Extrait source:

-*-*-

Fabcaro : C'est dans une espèce de tradition d'alternance entre album village, album voyage, quoi qu'encore on n'est pas obligé de le respecter, mais moi je j'aime bien l'idée de respecter ce truc-là. Donc il fallait les faire partir en voyage. On a fait la liste des endroits où ils se sont déjà rendus.
Il y a une quinzaine de pays déjà.
Fabcaro : Mine de rien, ils commencent à avoir bien bougé. Donc le champ des possibles se réduit peu à peu. Mais je me suis aperçu qu'ils n'étaient jamais allés au Portugal. Et en plus, d'un point de vue logistique, ça me semble tout à fait crédible parce que ce n'est pas très loin de la Gaule, de la Bretagne. Donc j'ai proposé l'idée à l'éditeur qui m'a dit "ça fait, ça fait pas mal de temps que cette idée tournait, personne ne voulait vraiment s'y coller. Si tu te le sens, vas-y". Voilà, c'est parti comme ça.
Quand on dit le Portugal, faut réfléchir à des images, faut aller sur place ? Qu'est-ce qu'il faut faire quand on est le dessinateur, Didier Conrad ?
Didier Conrad : Disons que c'est bien quand on connaît un peu. J'y étais déjà allé, j'avais déjà trempé mes pieds dans l'Atlantique du côté du Portugal, donc c'était quelque chose que j'avais vu, que j'avais ressenti. Comme c’était bien différent de l’Espagne, que je connais mieux, j’ai tout de suite trouvé que c’était une bonne idée. Ça m’a bien plus. Et puis voilà, après il faut bosser.
Il y a beaucoup de plaisir, j'imagine, à le faire, mais c'est un vrai boulot d'écrire, d'imaginer un Astérix ?
Fabcaro : Oui, alors c'est du boulot, c’est un boulot passion. J'ai pas l'impression de travailler -je ne devrais pas le dire – mais oui c’est du boulot, surtout que c’est du récit long. Donc il faut anticiper la structure, il faut avoir une idée de l’histoire, il faut trouver des gags, il faut respecter une espèce de cahier des charges tacites. C’est un gros boulot, c’est sûr.
Parce que c'est très codifié, un Astérix ? Didier Conrad, vous qui êtes là depuis plus longtemps que Fabcaro, dont c'est le 2e album en tant que scénariste, vous c'est le 7e. Et donc il y a des passages obligés en quelque sorte ?

-*-*-

Données fournies:
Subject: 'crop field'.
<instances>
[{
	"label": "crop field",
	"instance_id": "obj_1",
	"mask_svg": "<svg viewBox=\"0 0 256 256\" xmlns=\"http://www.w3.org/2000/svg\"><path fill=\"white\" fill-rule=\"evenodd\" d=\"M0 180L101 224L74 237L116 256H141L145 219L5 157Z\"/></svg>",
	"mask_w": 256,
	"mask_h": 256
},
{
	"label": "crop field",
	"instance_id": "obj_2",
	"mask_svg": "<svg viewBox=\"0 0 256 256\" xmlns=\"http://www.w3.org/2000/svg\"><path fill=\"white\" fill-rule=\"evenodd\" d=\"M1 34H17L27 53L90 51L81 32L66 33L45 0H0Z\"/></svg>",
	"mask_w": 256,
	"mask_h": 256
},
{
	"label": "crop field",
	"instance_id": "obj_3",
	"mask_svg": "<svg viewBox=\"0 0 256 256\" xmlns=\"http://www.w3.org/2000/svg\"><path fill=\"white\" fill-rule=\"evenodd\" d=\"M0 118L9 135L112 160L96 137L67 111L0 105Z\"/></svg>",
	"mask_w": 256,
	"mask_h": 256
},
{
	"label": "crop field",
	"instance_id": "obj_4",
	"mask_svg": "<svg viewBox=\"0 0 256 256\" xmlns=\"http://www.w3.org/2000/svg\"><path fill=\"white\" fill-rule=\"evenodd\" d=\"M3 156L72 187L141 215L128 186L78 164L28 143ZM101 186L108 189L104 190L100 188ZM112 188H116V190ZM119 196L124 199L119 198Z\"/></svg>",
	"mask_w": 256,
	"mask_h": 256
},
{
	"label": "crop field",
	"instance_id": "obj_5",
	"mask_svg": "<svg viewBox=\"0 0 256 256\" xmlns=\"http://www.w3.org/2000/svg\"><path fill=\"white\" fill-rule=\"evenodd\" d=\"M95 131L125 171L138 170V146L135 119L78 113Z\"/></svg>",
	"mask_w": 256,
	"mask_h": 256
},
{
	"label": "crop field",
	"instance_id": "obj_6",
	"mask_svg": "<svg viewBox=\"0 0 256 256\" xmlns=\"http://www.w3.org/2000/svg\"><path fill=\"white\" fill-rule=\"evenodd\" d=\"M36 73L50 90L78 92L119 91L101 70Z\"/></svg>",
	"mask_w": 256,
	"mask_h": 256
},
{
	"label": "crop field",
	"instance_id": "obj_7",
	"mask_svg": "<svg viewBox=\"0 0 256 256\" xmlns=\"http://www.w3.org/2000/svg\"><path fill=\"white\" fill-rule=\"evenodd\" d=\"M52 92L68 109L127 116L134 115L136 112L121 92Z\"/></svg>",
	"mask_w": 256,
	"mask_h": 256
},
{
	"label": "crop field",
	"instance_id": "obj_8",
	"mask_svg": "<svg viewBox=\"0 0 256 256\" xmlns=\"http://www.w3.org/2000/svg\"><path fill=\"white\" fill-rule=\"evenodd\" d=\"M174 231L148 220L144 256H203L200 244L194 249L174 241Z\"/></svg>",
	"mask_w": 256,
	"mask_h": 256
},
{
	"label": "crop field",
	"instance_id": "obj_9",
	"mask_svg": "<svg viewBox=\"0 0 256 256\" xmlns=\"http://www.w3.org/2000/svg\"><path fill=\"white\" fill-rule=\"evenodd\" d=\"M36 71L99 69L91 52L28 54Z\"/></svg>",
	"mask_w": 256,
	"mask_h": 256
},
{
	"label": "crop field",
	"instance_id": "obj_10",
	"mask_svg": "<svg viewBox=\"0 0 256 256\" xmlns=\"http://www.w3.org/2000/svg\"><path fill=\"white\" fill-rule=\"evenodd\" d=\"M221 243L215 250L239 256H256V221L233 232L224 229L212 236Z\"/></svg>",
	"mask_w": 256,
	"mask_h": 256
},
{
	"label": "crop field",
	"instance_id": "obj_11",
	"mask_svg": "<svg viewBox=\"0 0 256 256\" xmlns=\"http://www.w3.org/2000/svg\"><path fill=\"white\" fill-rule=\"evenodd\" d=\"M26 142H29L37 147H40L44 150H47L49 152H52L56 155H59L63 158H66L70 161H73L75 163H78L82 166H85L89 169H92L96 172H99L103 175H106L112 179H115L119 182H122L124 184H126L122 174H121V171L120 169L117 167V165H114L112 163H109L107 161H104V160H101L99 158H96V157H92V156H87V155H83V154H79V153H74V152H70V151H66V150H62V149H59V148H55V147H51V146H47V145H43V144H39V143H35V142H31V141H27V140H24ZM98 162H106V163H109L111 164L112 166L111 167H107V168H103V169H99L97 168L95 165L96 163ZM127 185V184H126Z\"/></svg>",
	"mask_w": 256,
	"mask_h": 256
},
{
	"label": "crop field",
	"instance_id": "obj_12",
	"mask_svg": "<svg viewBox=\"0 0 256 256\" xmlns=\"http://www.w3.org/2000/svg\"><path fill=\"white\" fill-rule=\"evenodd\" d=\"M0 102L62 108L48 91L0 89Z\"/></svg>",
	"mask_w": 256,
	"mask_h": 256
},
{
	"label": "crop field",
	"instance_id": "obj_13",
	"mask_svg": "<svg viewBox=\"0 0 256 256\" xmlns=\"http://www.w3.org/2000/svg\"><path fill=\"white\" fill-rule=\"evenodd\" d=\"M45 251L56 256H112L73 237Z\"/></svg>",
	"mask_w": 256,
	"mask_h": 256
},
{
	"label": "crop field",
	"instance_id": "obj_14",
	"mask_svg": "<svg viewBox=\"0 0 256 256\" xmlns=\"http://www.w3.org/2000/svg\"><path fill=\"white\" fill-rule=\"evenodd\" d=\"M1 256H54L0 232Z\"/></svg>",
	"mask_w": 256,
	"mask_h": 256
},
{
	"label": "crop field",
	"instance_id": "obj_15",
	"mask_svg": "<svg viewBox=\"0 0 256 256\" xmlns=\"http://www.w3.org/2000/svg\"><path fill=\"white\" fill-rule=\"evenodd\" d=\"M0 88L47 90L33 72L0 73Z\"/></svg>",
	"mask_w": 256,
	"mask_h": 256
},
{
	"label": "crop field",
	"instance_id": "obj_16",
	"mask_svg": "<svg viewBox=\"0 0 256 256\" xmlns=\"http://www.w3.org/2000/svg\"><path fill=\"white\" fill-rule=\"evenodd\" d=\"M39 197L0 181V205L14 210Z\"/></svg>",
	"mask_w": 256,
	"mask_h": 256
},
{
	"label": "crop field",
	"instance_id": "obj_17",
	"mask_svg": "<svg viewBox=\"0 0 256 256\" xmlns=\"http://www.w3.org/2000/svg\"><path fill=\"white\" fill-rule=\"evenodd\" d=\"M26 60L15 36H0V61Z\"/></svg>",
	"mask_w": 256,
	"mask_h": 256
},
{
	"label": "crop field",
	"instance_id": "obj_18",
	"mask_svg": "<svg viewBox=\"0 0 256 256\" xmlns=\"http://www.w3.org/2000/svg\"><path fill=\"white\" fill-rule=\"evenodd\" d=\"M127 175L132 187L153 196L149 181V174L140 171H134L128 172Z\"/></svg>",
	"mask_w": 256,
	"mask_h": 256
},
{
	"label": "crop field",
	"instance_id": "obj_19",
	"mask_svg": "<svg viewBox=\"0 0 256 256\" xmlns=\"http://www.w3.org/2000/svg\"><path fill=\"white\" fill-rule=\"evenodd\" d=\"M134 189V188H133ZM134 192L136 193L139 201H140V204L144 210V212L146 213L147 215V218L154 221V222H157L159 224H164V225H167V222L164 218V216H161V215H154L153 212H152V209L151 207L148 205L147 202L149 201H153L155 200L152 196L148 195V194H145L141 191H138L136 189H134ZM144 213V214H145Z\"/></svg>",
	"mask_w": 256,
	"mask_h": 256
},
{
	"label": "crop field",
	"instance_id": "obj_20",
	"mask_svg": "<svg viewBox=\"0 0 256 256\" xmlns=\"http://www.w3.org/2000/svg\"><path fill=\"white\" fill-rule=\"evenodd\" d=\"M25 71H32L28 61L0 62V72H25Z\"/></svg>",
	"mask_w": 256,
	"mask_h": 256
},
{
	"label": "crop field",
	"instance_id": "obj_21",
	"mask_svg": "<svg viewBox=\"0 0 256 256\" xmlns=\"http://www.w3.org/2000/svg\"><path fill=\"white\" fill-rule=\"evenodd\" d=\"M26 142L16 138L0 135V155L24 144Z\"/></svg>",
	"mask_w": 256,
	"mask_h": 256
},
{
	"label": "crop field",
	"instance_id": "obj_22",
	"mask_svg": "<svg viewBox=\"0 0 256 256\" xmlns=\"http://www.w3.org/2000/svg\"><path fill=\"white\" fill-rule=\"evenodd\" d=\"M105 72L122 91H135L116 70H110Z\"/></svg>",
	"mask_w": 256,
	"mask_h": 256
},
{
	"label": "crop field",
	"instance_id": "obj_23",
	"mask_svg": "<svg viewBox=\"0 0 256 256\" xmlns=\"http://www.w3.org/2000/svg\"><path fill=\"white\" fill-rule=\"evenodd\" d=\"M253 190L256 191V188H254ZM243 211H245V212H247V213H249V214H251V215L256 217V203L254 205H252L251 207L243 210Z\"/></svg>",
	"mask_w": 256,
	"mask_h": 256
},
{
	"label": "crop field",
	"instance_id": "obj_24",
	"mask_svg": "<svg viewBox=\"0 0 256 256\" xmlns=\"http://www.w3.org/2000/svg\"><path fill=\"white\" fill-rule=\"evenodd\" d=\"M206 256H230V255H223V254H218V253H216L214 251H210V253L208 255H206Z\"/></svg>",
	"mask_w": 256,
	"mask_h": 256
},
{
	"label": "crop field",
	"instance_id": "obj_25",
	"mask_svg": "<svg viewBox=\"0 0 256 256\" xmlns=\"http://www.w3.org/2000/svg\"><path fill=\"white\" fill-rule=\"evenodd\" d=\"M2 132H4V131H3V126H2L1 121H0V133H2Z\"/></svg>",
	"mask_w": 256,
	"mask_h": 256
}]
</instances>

-*-*-

Consignes:
Dans l'entretien sur Astérix, pourquoi Fabcaro trouve-t-il le Portugal crédible d'un point de vue logistique ? Les lignes n'ont aucun rapport avec l'entretien.

Réponse:
Parce que ce n'est pas très loin de la Gaule, de la Bretagne.